As Swan’s graduate students began to respond to her email, she saw an opportunity to have the students contribute questions about the pandemic that could be organized and shared with the 15,000 social studies teachers on Swan’s website, C3teachers.org. She and fellow writers John Lee (N.C. State) and S.G. Grant (Binghamton University) created the website to empower teachers as they wrestle with the big ideas and instructional implications of the national social studies teaching standards.
“I didn’t provide a lot of creative direction, but I reminded the students to make sure they pressure tested the questions in their head to ensure they were written in a way that would set up students to make an evidentiary argument,” Swan said. “Now more than ever, we want students to read the news but be able to differentiate arguments from opinions. We want our students to ask important questions but to answer them by using credible sources of information. Questions should set students up to do that.”
Swan is a leader in social studies teaching and curriculum development, most notably as the lead author of the national standards that guide how social studies is taught, called the College, Career, and Civic Life (C3) Framework for Social Studies State Standards. She has co-authored seven books on the Inquiry Design Model, that provide guidance for teachers on how to create intellectually engaging and thoughtful inquiry experiences for students. Graduate students studying with Swan have contributed to the inquiry examples on C3teachers.org and helped work on curricular projects with organizations like the Smithsonian American Indian Museum, the Southern Poverty Law Center and the Council for Economic Education.
The final list of questions was organized into disciplines that make up Dimension 2 of the C3 Framework. “While no question is purely civic, economic, geographic, or historical, they were sorted into those categories because students’ exploration of the topics would likely fall under one of those disciplines,” Swan said.
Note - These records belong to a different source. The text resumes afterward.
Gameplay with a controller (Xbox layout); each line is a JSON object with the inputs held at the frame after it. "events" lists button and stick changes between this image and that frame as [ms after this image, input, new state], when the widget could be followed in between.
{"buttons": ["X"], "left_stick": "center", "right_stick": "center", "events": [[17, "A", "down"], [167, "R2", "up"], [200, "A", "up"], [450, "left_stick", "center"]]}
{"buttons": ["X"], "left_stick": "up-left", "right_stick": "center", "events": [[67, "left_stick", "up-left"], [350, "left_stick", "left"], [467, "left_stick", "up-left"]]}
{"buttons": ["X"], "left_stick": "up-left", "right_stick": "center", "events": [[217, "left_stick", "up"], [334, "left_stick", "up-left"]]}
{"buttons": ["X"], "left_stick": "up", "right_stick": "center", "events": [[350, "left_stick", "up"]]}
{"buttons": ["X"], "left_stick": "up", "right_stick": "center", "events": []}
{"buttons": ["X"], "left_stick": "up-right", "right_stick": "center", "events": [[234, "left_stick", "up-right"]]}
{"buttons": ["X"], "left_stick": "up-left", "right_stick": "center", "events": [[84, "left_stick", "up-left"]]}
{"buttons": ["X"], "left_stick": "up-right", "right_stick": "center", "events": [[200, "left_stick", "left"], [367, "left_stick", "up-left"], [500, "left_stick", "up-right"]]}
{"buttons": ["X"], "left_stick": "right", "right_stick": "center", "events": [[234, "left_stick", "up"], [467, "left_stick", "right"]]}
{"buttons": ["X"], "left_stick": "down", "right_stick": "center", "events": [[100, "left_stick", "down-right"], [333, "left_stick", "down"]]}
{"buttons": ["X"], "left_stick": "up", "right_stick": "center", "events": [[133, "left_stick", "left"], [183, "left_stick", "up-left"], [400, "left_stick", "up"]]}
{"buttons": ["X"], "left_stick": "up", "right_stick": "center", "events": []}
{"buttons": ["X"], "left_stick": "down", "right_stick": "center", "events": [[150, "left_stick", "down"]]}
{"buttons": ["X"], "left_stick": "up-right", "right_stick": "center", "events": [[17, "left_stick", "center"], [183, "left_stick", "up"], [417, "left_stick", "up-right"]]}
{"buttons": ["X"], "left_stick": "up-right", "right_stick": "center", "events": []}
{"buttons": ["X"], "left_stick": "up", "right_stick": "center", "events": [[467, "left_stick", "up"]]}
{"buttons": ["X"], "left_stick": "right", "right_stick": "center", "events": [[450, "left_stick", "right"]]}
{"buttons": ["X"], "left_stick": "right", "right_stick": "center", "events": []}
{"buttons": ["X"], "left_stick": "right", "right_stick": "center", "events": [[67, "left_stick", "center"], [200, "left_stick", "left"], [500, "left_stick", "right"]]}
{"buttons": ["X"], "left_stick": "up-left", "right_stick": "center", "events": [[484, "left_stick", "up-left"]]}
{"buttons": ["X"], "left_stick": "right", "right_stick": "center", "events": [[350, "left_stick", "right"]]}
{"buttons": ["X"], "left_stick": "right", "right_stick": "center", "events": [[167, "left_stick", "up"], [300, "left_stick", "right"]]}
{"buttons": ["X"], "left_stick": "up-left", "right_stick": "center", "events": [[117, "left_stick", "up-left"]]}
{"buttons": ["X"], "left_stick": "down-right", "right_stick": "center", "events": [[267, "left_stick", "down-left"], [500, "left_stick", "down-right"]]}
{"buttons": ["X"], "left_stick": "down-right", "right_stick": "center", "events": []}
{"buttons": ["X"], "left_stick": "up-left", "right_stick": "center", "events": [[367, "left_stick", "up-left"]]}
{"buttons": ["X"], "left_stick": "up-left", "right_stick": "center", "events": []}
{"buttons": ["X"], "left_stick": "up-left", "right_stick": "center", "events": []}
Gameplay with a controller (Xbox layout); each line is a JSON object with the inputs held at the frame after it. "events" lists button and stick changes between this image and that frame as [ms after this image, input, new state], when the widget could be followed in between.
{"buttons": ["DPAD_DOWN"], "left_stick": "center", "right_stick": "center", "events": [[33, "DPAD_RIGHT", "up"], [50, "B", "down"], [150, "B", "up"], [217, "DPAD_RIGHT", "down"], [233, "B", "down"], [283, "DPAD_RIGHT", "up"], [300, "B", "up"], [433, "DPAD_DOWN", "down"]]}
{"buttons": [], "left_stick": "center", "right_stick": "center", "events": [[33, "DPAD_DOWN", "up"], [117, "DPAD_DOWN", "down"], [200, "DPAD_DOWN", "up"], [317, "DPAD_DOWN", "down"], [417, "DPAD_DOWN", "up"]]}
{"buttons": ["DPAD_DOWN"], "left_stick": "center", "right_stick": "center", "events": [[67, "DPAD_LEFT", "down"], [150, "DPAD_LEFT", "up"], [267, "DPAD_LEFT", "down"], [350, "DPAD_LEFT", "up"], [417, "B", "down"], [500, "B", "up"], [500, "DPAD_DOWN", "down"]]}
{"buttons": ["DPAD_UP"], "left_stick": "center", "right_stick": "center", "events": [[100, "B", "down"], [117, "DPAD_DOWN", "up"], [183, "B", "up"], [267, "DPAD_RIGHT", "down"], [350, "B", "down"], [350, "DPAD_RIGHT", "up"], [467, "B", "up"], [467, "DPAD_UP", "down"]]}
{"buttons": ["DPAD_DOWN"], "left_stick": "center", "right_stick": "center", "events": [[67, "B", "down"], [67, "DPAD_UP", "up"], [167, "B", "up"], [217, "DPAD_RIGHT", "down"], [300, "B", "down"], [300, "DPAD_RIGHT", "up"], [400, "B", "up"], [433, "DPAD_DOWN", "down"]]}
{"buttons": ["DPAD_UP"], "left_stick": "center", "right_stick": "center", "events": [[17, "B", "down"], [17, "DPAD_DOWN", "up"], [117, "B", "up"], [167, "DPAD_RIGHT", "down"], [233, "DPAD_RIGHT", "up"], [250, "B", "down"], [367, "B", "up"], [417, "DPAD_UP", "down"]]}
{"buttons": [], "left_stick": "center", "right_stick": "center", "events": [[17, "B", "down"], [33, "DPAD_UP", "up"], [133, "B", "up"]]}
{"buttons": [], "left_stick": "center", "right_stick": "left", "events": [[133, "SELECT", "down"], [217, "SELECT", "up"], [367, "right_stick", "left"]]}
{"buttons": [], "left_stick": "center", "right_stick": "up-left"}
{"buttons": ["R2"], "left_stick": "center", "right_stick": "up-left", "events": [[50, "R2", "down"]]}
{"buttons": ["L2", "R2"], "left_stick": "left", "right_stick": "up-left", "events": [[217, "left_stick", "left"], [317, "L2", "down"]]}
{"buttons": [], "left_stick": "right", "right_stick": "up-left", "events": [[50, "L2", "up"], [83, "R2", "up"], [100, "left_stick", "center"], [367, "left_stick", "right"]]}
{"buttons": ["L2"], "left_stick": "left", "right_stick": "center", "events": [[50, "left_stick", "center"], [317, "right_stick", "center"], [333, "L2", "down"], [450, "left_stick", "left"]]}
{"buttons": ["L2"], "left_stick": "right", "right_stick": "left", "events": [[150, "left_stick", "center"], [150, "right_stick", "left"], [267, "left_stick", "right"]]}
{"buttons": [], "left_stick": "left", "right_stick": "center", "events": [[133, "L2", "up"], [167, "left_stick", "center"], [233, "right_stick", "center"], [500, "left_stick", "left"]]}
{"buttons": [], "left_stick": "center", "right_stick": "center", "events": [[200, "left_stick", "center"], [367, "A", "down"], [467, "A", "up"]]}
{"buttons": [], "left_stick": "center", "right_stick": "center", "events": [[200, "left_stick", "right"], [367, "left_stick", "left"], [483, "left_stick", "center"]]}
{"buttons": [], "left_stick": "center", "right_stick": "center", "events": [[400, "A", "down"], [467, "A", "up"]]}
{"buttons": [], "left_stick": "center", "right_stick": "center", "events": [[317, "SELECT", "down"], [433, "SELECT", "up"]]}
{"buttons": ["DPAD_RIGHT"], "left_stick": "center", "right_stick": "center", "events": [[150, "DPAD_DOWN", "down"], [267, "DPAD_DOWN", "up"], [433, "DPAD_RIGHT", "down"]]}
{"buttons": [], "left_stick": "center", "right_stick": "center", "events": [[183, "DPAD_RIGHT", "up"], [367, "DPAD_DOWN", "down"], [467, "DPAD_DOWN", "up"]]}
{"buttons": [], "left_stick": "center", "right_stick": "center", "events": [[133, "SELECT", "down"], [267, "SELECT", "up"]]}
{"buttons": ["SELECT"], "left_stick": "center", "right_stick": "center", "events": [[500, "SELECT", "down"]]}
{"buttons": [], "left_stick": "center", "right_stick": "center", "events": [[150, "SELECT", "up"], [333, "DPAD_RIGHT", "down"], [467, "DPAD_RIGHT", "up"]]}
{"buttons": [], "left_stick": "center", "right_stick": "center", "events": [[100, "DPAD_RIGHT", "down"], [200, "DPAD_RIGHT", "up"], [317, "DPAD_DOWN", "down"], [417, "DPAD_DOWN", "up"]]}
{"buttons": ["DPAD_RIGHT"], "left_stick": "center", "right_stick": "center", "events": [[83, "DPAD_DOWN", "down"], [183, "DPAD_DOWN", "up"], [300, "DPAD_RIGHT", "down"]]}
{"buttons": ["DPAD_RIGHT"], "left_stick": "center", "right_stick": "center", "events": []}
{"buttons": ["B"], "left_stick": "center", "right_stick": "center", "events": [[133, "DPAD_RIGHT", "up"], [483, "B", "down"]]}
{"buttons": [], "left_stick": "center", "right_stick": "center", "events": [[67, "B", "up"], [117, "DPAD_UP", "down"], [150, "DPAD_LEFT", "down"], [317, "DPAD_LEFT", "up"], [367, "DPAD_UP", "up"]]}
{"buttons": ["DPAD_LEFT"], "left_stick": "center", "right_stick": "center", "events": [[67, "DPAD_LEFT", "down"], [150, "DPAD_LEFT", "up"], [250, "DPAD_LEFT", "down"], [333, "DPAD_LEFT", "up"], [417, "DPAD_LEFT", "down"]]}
The questions were posted online this week and Swan hopes teachers will use them as a resource or inspire them to keep asking their own questions.
“We are all living in uncertain times and deliberative thought is as important as ever,” Swan said. “The efforts of the graduate students to compile questions around the pandemic helps us remember the importance of questions and the ways in which questions move us forward. My hope was that if we could channel their uncertainty into questions, it might be a bit cathartic. It turned out to be much more than that.”